### PROMPT A
In the sermon text, rewrite the paragraph that begins "When lambs are born" as a short list, keeping its main facts.
### PROMPT B
In the sermon text, what is the last stone the speaker says he will mention?

### PAGE TEXT

20. We will mention one more stone, and that is despair. Some men are not only spiritually dead, but they are buried fathoms deep in despair. They have signed their own death warrants, though the Lord has not yet written them off. You people of God, look out for those who think themselves beyond all hope, and when you find them argue the point with them; tell them that you were once in the same plight as they are; and show them what grace did for you. Point them to the promises of God, which are so suited to their condition; above all, tell them about the precious Saviour, who does not quench the smoking flax, and who is able to save to the uttermost those who come to God by him. You will have done good service if in any case you roll away the stone of despair. I exhort you, dear fellow labourers in Christ, yourselves saved, to do all that lies in you to take away every one of these hinderances from sinners’ souls, and then pray the Lord to speak the quickening word.

21. II. But, my time goes too swiftly, and therefore I must come to my second point with brevity. AFTER A MAN IS CONVERTED he labours under many disabilities, and Christian love should help him.

22. When lambs are born the shepherd takes care of them: Christ’s word is, “Feed my lambs.” When plants are put into the ground they must be watered. It is not enough that the child is born; it needs a mother’s care. “Take this child and nurse him for me, and I will give you your wages” is God’s word to his people whenever a new convert is born into the church. Lazarus is alive, but he is encumbered with grave clothes, and it is the business of those who are his friends to release him and let him go.

### INFORMATION PROVIDED
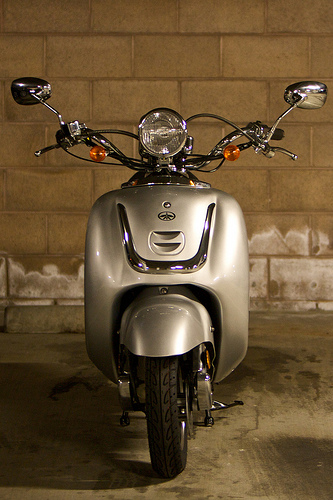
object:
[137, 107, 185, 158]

### FINAL ANSWER A
- A shepherd cares for newborn lambs, and Christ's word is, "Feed my lambs."
- Plants put into the ground must be watered.
- A newborn child needs a mother's care.
- When a new convert is born into the church, God tells his people, "Take this child and nurse him for me, and I will give you your wages."
- Lazarus is alive but encumbered with grave clothes, and his friends must release him and let him go.

### FINAL ANSWER B
Despair.